### SUPPLIED RECORDS
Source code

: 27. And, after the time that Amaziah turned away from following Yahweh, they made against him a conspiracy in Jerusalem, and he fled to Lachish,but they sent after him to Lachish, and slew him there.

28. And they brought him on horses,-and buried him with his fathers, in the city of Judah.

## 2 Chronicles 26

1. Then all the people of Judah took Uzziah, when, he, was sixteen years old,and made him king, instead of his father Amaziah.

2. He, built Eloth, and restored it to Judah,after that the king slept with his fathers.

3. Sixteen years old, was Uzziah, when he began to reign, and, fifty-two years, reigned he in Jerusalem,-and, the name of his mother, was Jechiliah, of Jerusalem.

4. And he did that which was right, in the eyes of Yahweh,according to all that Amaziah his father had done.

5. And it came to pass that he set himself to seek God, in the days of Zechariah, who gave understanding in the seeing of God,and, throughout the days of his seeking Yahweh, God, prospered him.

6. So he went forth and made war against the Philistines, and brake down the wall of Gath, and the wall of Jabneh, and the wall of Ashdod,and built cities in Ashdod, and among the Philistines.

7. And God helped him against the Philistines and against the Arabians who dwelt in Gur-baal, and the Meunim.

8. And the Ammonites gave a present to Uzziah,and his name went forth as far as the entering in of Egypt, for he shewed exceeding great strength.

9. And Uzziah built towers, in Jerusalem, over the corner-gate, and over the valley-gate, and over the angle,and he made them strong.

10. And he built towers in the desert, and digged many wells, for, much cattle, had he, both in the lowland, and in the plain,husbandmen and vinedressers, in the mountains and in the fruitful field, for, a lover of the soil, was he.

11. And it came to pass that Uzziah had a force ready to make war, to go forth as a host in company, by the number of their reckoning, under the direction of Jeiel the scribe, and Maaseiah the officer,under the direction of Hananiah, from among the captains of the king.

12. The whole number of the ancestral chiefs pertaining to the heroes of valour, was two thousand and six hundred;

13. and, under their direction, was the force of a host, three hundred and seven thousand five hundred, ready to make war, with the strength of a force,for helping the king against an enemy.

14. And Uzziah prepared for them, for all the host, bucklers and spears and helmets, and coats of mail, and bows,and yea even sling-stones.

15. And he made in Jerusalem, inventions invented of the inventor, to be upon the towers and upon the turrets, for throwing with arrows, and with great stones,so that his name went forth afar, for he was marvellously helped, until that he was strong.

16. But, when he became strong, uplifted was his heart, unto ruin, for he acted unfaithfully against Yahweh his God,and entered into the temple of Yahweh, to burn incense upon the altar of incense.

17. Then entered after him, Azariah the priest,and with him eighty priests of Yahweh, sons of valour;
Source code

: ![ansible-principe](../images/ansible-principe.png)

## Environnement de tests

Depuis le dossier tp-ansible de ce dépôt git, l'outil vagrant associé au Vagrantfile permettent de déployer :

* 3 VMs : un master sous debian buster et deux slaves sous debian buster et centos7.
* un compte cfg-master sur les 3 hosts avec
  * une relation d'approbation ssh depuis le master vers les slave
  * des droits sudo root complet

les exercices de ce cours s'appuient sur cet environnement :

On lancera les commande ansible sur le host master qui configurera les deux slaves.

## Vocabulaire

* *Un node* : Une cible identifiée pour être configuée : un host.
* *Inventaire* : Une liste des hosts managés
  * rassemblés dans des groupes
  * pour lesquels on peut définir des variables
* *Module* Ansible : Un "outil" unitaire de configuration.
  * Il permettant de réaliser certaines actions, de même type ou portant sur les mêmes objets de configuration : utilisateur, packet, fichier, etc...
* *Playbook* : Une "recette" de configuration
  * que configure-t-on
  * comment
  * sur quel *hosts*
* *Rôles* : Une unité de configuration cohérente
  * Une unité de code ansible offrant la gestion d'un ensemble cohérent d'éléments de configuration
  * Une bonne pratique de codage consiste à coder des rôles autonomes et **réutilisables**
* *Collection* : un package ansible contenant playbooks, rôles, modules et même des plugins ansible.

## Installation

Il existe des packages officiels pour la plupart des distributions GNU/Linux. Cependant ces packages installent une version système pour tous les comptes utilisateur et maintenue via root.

### WHAT IS EXPECTED
Gather every line of the material above that contains the word "years", treating uppercase and lowercase as different.

### EXERCISE OUTPUT
1. Then all the people of Judah took Uzziah, when, he, was sixteen years old,and made him king, instead of his father Amaziah.
3. Sixteen years old, was Uzziah, when he began to reign, and, fifty-two years, reigned he in Jerusalem,-and, the name of his mother, was Jechiliah, of Jerusalem.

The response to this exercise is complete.